(Records excerpted from a collection)
·····

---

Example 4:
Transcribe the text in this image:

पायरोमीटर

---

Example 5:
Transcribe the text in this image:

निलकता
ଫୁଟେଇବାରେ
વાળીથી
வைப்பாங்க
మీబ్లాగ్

·····

ASSIGNED TASK -> Repeat each entry exactly as it was given.

YOUR SOLUTION ->
---

Example 4:
Transcribe the text in this image:

पायरोमीटर

---

Example 5:
Transcribe the text in this image:

निलकता
ଫୁଟେଇବାରେ
વાળીથી
வைப்பாங்க
మీబ్లాగ్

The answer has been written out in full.